3. Buna karşın, Bölge Adliye Mahkemesince 7421 sayılı Kanun'un 5 inci maddesiyle 2942 sayılı Kanun Ek madde 4 eklenmiştir. Eklenen bu maddenin son fıkrası "Bu Kanun kapsamında açılan davalarda verilen bedel ve tazminat kararlarına ilişkin mahkeme ve icra harçları, davalı idare tarafından ödenmek üzere maktu olarak belirlenir" hükmünü içermektedir.
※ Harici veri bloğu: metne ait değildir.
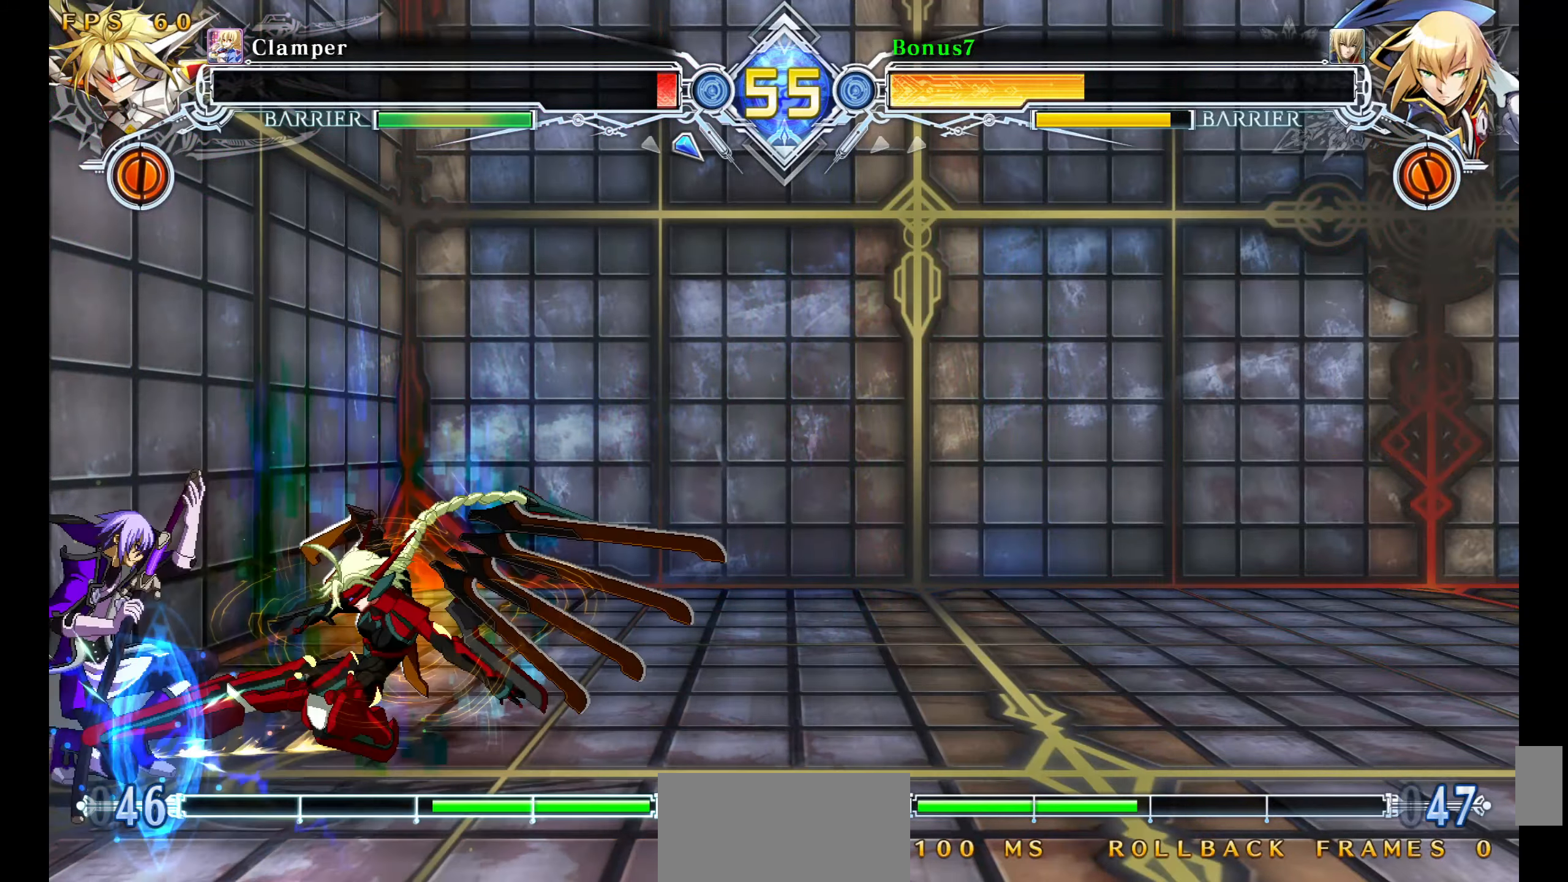
{"buttons": ["SQUARE", "TRIANGLE", "DPAD_DOWN", "DPAD_LEFT"], "events": [[34, "DPAD_RIGHT", "up"], [217, "CROSS", "up"], [217, "DPAD_DOWN", "down"], [217, "DPAD_LEFT", "down"], [300, "SQUARE", "down"], [300, "TRIANGLE", "down"]]}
Bu yasal düzenlemeye göre, kamulaştırmasız el atmaya dayalı tazminat davalarında mahkeme ve icra harçlarının maktu olacağı düzenlendiği gerekçesiyle maktu harca karar verilmiş ise de 7421 sayılı Kanun ile 2942 sayılı Kanun'a eklenen Ek 4 üncü maddenin üçüncü fıkrası; “Bu Kanun kapsamında açılan davalarda verilen bedel ve tazminat kararlarına ilişkin mahkeme ve icra harçları, davalı idare tarafından ödenmek üzere maktu olarak belirlenir.” şeklinde düzenlenmiştir. 04.11.1983 tarihinden sonra el atılan taşınmazın bedelinin tahsili istemine ilişkin davalarda ilişkin 2942 sayılı Kanun’da yasal düzenleme bulunmadığı, bu davaların kaynağını Yargıtay İçtihadı Birleştirme Büyük Genel Kurulunun, 16.05.1956 tarihli ve 1956/1 Esas, 1956/6 Karar ile 16.05.1956 tarihli ve 1954/1 Esas, 1956/7 Karar sayılı kararlarından aldığı, bu nedenle Ek madde 4'ün eldeki davada uygulanma yeri bulunmadığı, ancak eldeki davada taşınmaza 04.11.1983 öncesi el atıldığı anlaşıldığından sonucu itibarıyla doğru bulunan Bölge Adliye Mahkemesi kararının gerekçesinin değiştirilerek ve düzeltilerek onanması, 6100 sayılı Kanun’un 370 inci maddesinin dördüncü fıkrası hükmü gereğidir.

VI. KARAR

Açıklanan sebeple;

1. Davalı idare vekilinin diğer temyiz itirazlarının reddine,

2. Davalı idare vekilinin Bölge Adliye Mahkemesince yapılan değerlendirmeye yönelik temyiz itirazlarının kabulü ile sonucu itibarıyla doğru olan Bölge Adliye Mahkemesi kararının gerekçesinin değiştirilerek ve düzeltilerek ONANMASINA,

Davalı idareden peşin alınan temyiz harcının Hazineye irat kaydedilmesine,

Dosyanın İlk Derece Mahkemesine, kararın bir örneğinin Bölge Adliye Mahkemesine gönderilmesine,

16.10.2023 tarihinde oy birliğiyle karar verildi.